For developers deploying LLMs in healthcare, this framework provides a practical inference-time safety mechanism to reduce clinically inappropriate or hallucinated responses.

CareGuardAI introduces a risk-aware safety framework for patient-facing LLMs that addresses clinical safety and hallucination risks via multi-agent guardrails. It outperforms GPT-4o-mini on PatientSafeBench, MedSafetyBench, and MedHallu benchmarks.

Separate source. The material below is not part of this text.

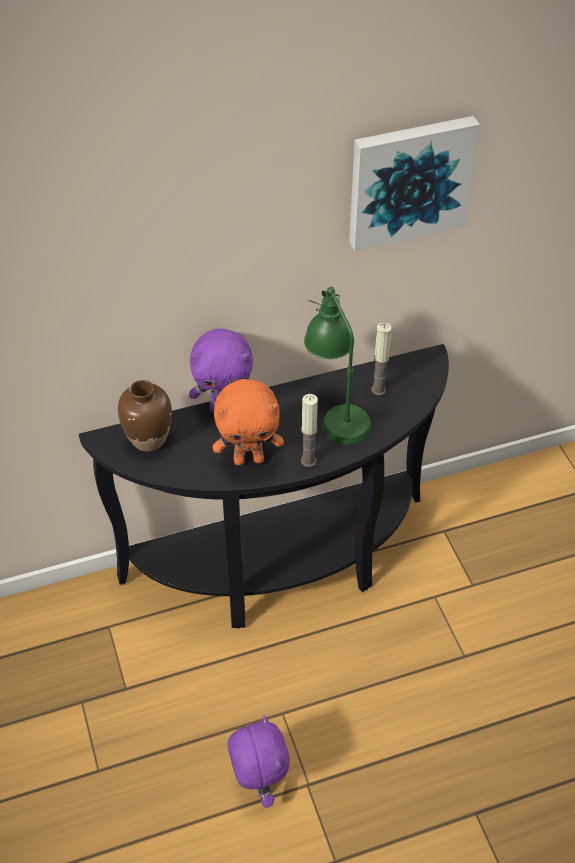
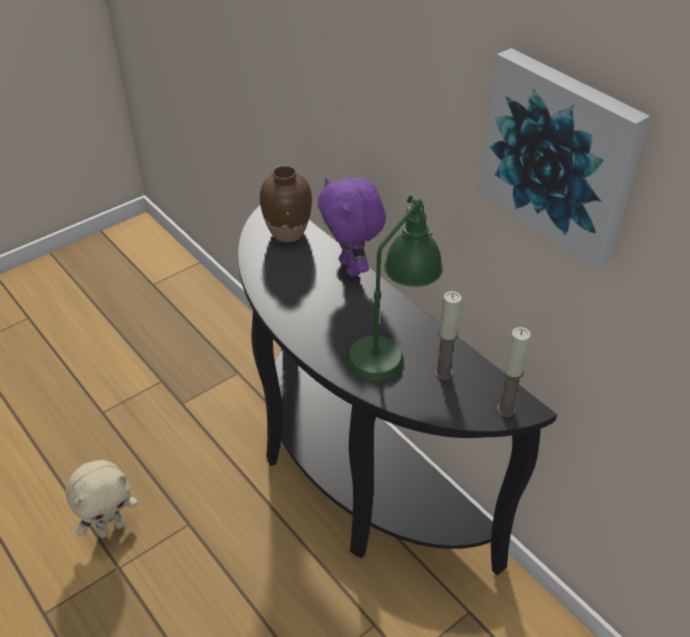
camera: 70 degrees right, 5 degrees down
orange plush toy [213,379,284,465] -> none
purple plush toy [227,715,290,808] -> beige plush toy [65,460,138,538]
candle [301,394,318,467] -> candle moved to [497,327,531,417]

Integrating large language models (LLMs) into patient-facing healthcare systems offers significant potential to improve access to medical information. However, ensuring clinical safety and factual reliability remains a critical challenge. In practice, AI-generated responses may be conditionally correct yet medically inappropriate, as models often fail to interpret patient context and tend to produce agreeable responses rather than challenge unsafe assumptions. Unlike clinicians, who infer risk from incomplete information, LLMs frequently lack contextual awareness. Moreover, real-world patient interactions are open-ended and underspecified, unlike structured benchmark settings. We present CareGuardAI, a risk-aware safety framework for patient-facing medical question answering that addresses two key failure modes: clinical safety risk and hallucination risk. The framework introduces Clinical Safety Risk Assessment (SRA), inspired by ISO 14971, and Hallucination Risk Assessment (HRA) to evaluate medical risk and factual reliability. At inference time, CareGuardAI employs a multi-stage pipeline consisting of a controller agent, safety-constrained generation, and dual risk evaluation, followed by iterative refinement when necessary. Responses are released only when both SRA and HRA are less than or equal to 2, ensuring clinically acceptable outputs with bounded latency. We evaluate CareGuardAI on PatientSafeBench, MedSafetyBench, and MedHallu, covering both safety and hallucination detection. Across these benchmarks, the framework consistently outperforms strong baseline models, including GPT-4o-mini, demonstrating the importance of context-aware, risk-based, inference-time safety mechanisms for reliable deployment in healthcare.